What’s Atlanta have in common with Des Moines, Iowa and Boulder, Colorado? Not much, frankly.
Except that all three places were shortlisted in a Today show report this week—“Top 10 cities to live in after the pandemic”—that’s creating an internet stir.
NBC’s Today show, beamed out to an estimated 5 million morning viewers, noted on Tuesday that Pew Research has shown about 22 percent of U.S. adults have either moved during the COVID-19 pandemic or know someone who has.
Al Roker and crew tapped Stefani Berkin, president of R New York, Gotham’s fifth-largest real estate company, for intel on where Americans might want to consider living when the pandemic lifts and flexible working situations continue.
Landing at number one on Berkin’s list—it’s in alphabetical order, but still—is Atlanta.
It’s the largest metro of the bunch, which is heavy on Sunbelt places spanning from Phoenix to Nashville and Charleston to Tampa. (The exceptions are tax-friendly Portland, recreational paradise Boulder, and the list's dark horse, Des Moines, where the highly educated populace enjoys a median home sales price of just $158,000.)
Berkin pegs Atlanta’s median home sales price at $311,092—the cheapest on the list outside of Des Moines and Tampa.
Her report hails the Peach State capital as a prime launchpad for startups, a haven for corporate headquarters (Coca-Cola, UPS, Home Depot, the usuals).

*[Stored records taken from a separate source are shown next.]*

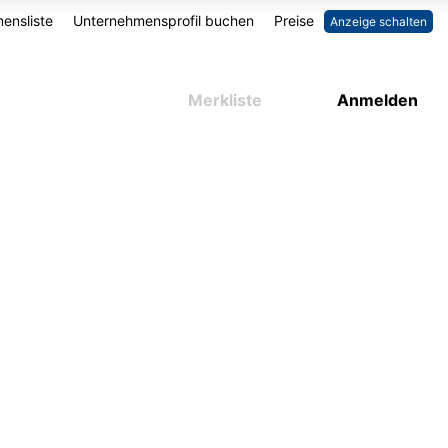
ensliste
Unternehmensprofil buchen
Preise
Anzeige schalten
Merkliste
Anmelden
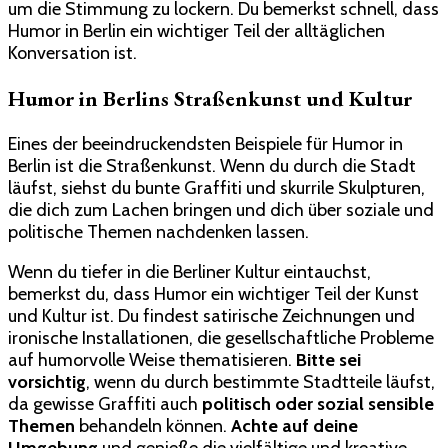
um die Stimmung zu lockern. Du bemerkst schnell, dass
Humor in Berlin ein wichtiger Teil der alltäglichen
Konversation ist.
Humor in Berlins Straßenkunst und Kultur
Eines der beeindruckendsten Beispiele für Humor in
Berlin ist die Straßenkunst. Wenn du durch die Stadt
läufst, siehst du bunte Graffiti und skurrile Skulpturen,
die dich zum Lachen bringen und dich über soziale und
politische Themen nachdenken lassen.
Wenn du tiefer in die Berliner Kultur eintauchst,
bemerkst du, dass Humor ein wichtiger Teil der Kunst
und Kultur ist. Du findest satirische Zeichnungen und
ironische Installationen, die gesellschaftliche Probleme
auf humorvolle Weise thematisieren.
Bitte sei
vorsichtig
, wenn du durch bestimmte Stadtteile läufst,
da gewisse Graffiti auch
politisch oder sozial sensible
Themen
behandeln können.
Achte auf deine
Umgebung
und genieße die vielfältige und kreative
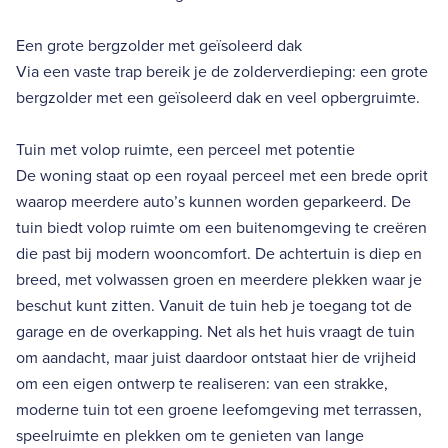
Een grote bergzolder met geïsoleerd dak
Via een vaste trap bereik je de zolderverdieping: een grote
bergzolder met een geïsoleerd dak en veel opbergruimte.
Tuin met volop ruimte, een perceel met potentie
De woning staat op een royaal perceel met een brede oprit
waarop meerdere auto’s kunnen worden geparkeerd. De
tuin biedt volop ruimte om een buitenomgeving te creëren
die past bij modern wooncomfort. De achtertuin is diep en
breed, met volwassen groen en meerdere plekken waar je
beschut kunt zitten. Vanuit de tuin heb je toegang tot de
garage en de overkapping. Net als het huis vraagt de tuin
om aandacht, maar juist daardoor ontstaat hier de vrijheid
om een eigen ontwerp te realiseren: van een strakke,
moderne tuin tot een groene leefomgeving met terrassen,
speelruimte en plekken om te genieten van lange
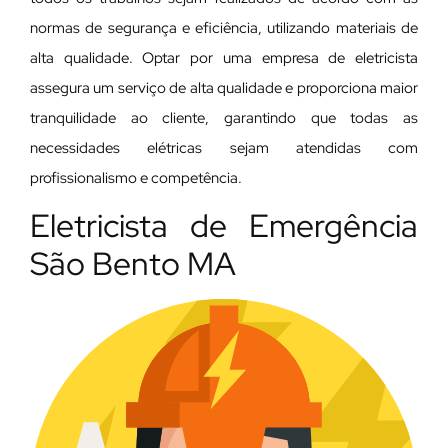
normas de segurança e eficiência, utilizando materiais de
alta qualidade. Optar por uma empresa de eletricista
assegura um serviço de alta qualidade e proporciona maior
tranquilidade ao cliente, garantindo que todas as
necessidades elétricas sejam atendidas com
profissionalismo e competência.
Eletricista de Emergência
São Bento MA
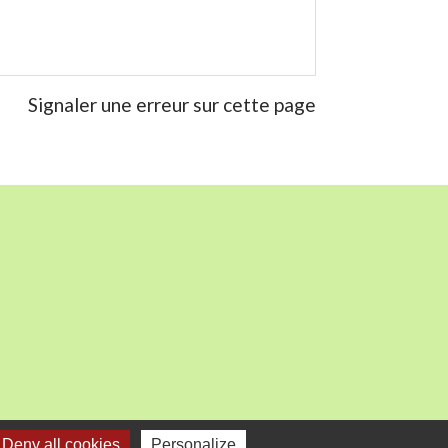
Signaler une erreur sur cette page
Deny all cookies
Personalize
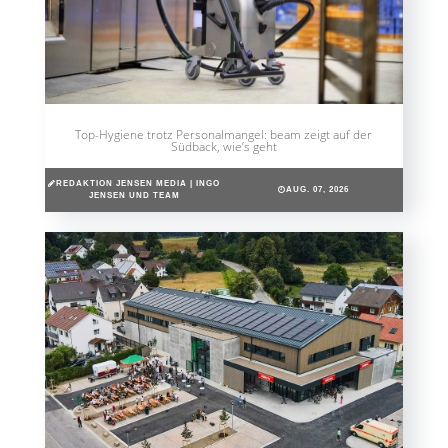
Top-Hygiene trotz Personalmangel: beam zeigt auf der
Südback, wie’s geht
REDAKTION JENSEN MEDIA | INGO
AUG. 07, 2026
JENSEN UND TEAM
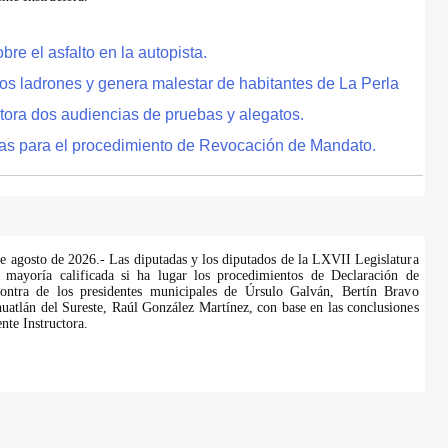
e el asfalto en la autopista.
tos ladrones y genera malestar de habitantes de La Perla
tora dos audiencias de pruebas y alegatos.
as para el procedimiento de Revocación de Mandato.
de agosto de 2026.- Las diputadas y los diputados de la LXVII Legislatura
 mayoría calificada si ha lugar los procedimientos de Declaración de
ontra de los presidentes municipales de Úrsulo Galván, Bertín Bravo
uatlán del Sureste, Raúl González Martínez, con base en las conclusiones
te Instructora.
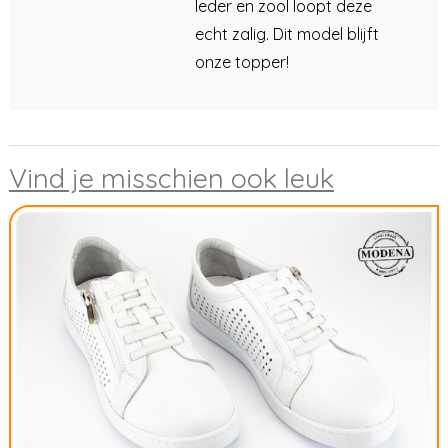
leder en zool loopt deze
echt zalig. Dit model blijft
onze topper!
Vind je misschien ook leuk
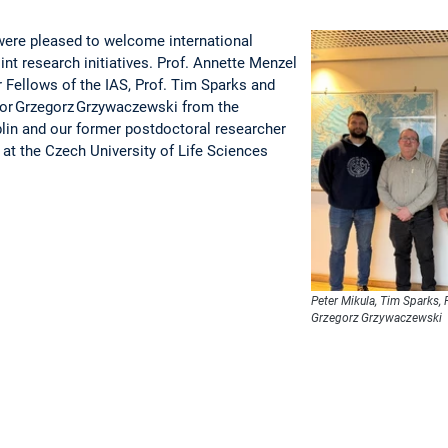
were pleased to welcome international
int research initiatives. Prof. Annette Menzel
 Fellows of the IAS, Prof. Tim Sparks and
sor Grzegorz Grzywaczewski from the
ublin and our former postdoctoral researcher
at the Czech University of Life Sciences
Peter Mikula, Tim Sparks, 
Grzegorz Grzywaczewski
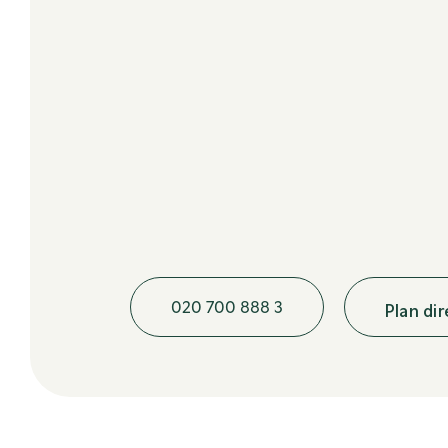
020 700 888 3
Plan di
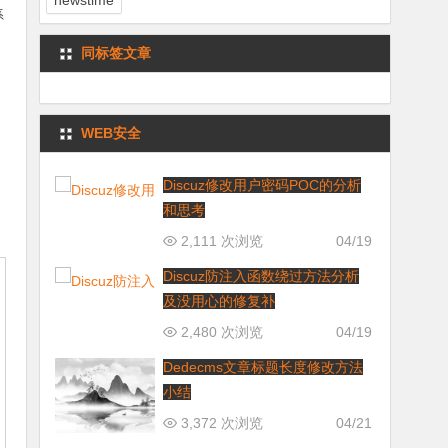
newstime
系
同标签文章
WEB安全
Discuz修改用户密码POC的分析
和思考
2,111 次浏览
04/19
Discuz防注入函数绕过方法分析
及没用心的修复补
2,480 次浏览
04/19
Dedecms文章标题长度修改方法
小结
3,372 次浏览
04/21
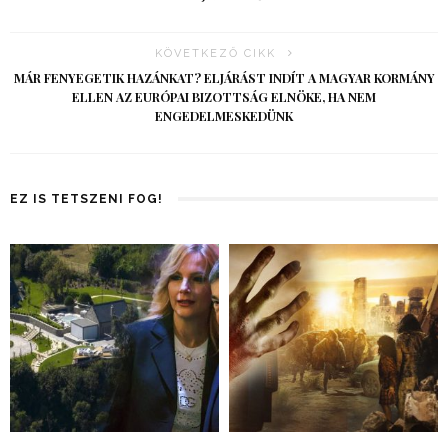
KÖVETKEZŐ CIKK
MÁR FENYEGETIK HAZÁNKAT? ELJÁRÁST INDÍT A MAGYAR KORMÁNY
ELLEN AZ EURÓPAI BIZOTTSÁG ELNÖKE, HA NEM
ENGEDELMESKEDÜNK
EZ IS TETSZENI FOG!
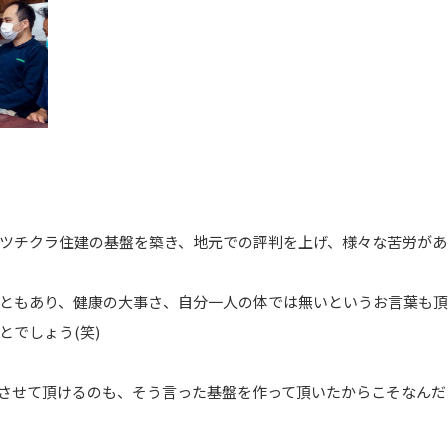
ツチクラ住建の基盤を築き、地元での評判を上げ、様々な苦労があ
ともあり、健康の大事さ、自分一人の体では無いというお言葉も
とでしょう(笑)
させて頂けるのも、そう言った基盤を作って頂いたからこそなんだ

But “most exciting,” per Berkin, is the BeltLine, described as “a national beacon for equitable, inclusive, and sustainable city life,” with 5,000 units of affordable housing and more than 1,000 acres of new greenspace in the pipeline.
“It’s exactly what people are looking for when deciding where to live next,” writes Berkin of the city in general, “a place that retains its Southern charm amid a beautifully diverse and cultural environment.”

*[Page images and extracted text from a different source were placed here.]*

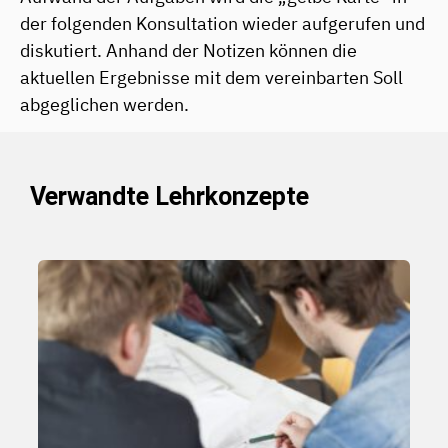
der folgenden Konsultation wieder aufgerufen und
diskutiert. Anhand der Notizen können die
aktuellen Ergebnisse mit dem vereinbarten Soll
abgeglichen werden.
Verwandte Lehrkonzepte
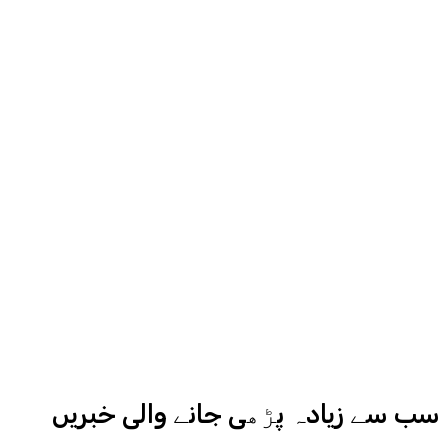
مناسب جگہ دیگا، اردو ایکسپریس کے
روح رواں عمران ملک پچھلے بیس سال
سے میڈیا کے مختلف شعبوں میں نبرد
آزما ہیں-
ادارہ اردو ایکسپریس کے علاوہ شارجہ
نیوز اور میڈیا بائیٹس بھی
کامیابی سے چلا رہا ہے
سب سے زیادہ پڑھی جانے والی خبریں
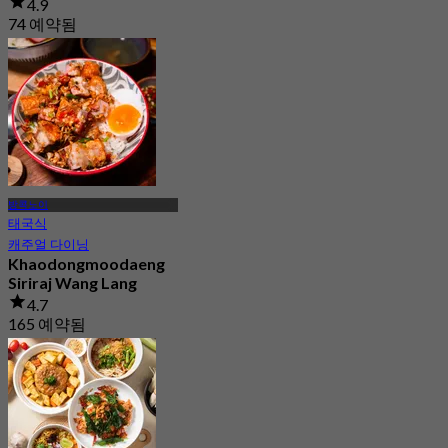
4.9
74 예약됨
에서
฿ 550
방콕노이
태국식
캐주얼 다이닝
Khaodongmoodaeng
Siriraj Wang Lang
4.7
165 예약됨
에서
฿ 324.75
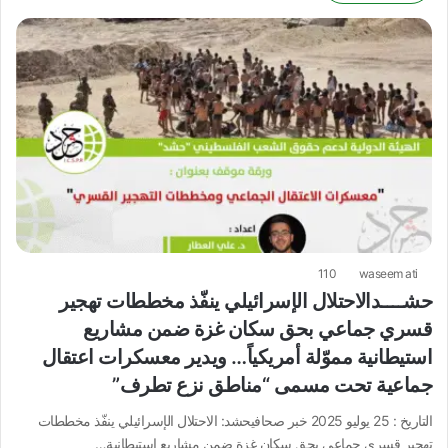
110
waseem ati
حشــــدالاحتلال الإسرائيلي ينفّذ مخططات تهجير
قسري جماعي بحق سكان غزة ضمن مشاريع
استيطانية مموّلة أمريكياً… ويدير معسكرات اعتقال
جماعية تحت مسمى “مناطق نزع تطرف”
التاريخ : 25 يوليو 2025 خبر صحافيحشد: الاحتلال الإسرائيلي ينفّذ مخططات
تهجير قسري جماعي بحق سكان غزة ضمن مشاريع استيطانية…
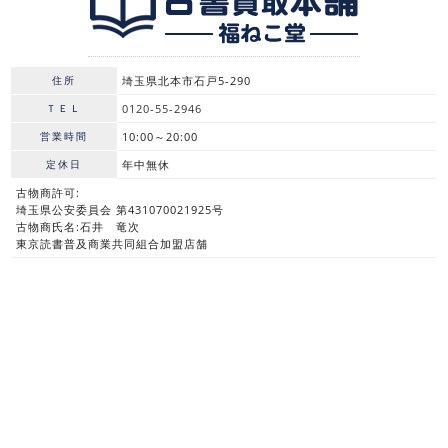
住所
埼玉県北本市石戸5-290
ＴＥＬ
0120-55-2946
営業時間
10:00～20:00
定休日
年中無休
古物商許可:
埼玉県公安委員会 第431070021925号
古物商氏名:石井 竜次
東京読書普及商業共同組合加盟店舗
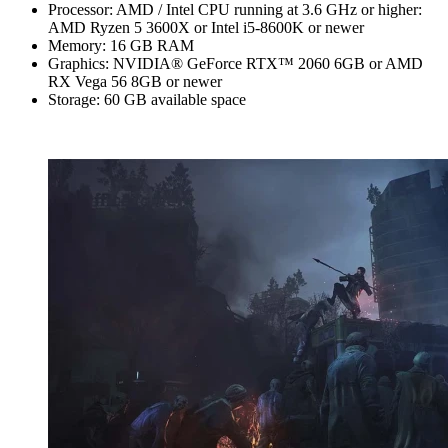
Processor: AMD / Intel CPU running at 3.6 GHz or higher:
AMD Ryzen 5 3600X or Intel i5-8600K or newer
Memory: 16 GB RAM
Graphics: NVIDIA® GeForce RTX™ 2060 6GB or AMD
RX Vega 56 8GB or newer
Storage: 60 GB available space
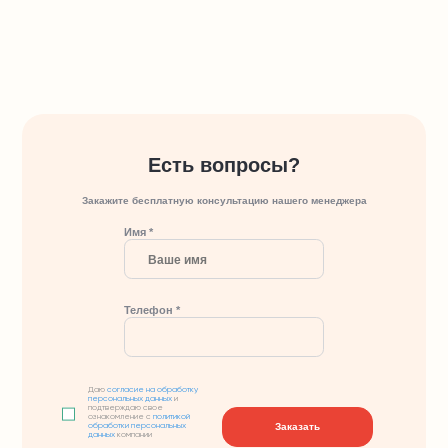
Есть вопросы?
Закажите бесплатную консультацию нашего менеджера
Имя *
Телефон *
Даю
согласие на обработку
персональных данных
и
подтверждаю свое
ознакомление с
политикой
Заказать
обработки персональных
данных
компании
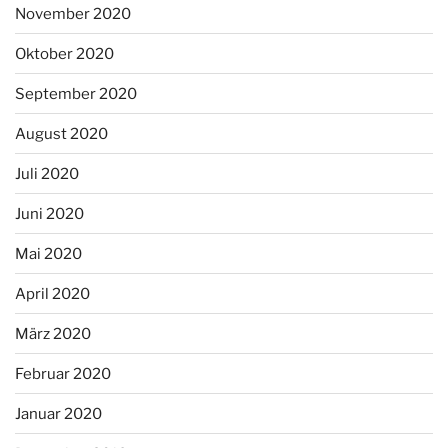
November 2020
Oktober 2020
September 2020
August 2020
Juli 2020
Juni 2020
Mai 2020
April 2020
März 2020
Februar 2020
Januar 2020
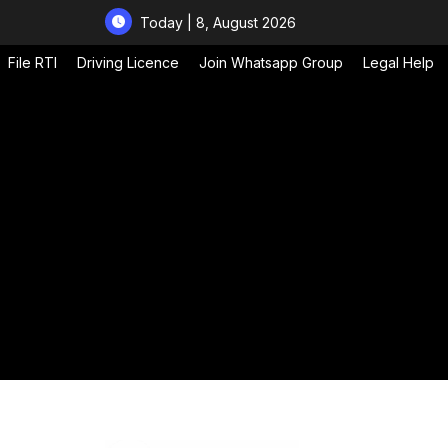
Today | 8, August 2026
File RTI
Driving Licence
Join Whatsapp Group
Legal Help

Metro Atlanta’s explosive housing market continues to set records, and real estate industry pros report an influx of people from other places, especially those attracted by movie industry and construction jobs. But the pandemic’s broader impact on the region won’t be known for several years, as Atlanta Regional Commission executive director Doug Hooker recently relayed.

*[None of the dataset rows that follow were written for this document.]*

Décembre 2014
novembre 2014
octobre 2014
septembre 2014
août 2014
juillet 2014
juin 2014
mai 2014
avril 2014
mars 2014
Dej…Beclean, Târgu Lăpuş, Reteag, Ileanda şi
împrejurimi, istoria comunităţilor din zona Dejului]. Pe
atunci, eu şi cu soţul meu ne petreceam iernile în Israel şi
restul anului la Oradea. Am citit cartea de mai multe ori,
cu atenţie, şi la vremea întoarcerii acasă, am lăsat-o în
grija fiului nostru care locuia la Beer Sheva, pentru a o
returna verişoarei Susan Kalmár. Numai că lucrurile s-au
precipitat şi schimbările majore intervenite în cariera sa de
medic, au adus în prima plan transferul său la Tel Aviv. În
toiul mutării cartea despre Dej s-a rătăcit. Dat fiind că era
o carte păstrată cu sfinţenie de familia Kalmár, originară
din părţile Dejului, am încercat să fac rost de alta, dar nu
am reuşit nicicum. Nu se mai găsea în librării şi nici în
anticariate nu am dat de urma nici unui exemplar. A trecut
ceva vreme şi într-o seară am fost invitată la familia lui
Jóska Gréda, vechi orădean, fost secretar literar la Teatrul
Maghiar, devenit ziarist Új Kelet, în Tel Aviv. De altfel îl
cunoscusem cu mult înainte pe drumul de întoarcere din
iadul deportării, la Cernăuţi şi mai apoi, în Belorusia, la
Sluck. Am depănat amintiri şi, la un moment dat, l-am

In another national report, Jeff Tucker, Zillow’s chief economist, told The Atlantic last month the oft-cited barometer of pandemic migration patterns—the online real estate search—shows that people in coastal cities are checking out Boise, Phoenix, and Atlanta the most.
The publication goes on to suggest that uprooting to Atlanta, like remote work in general, could strike people as “a fad.”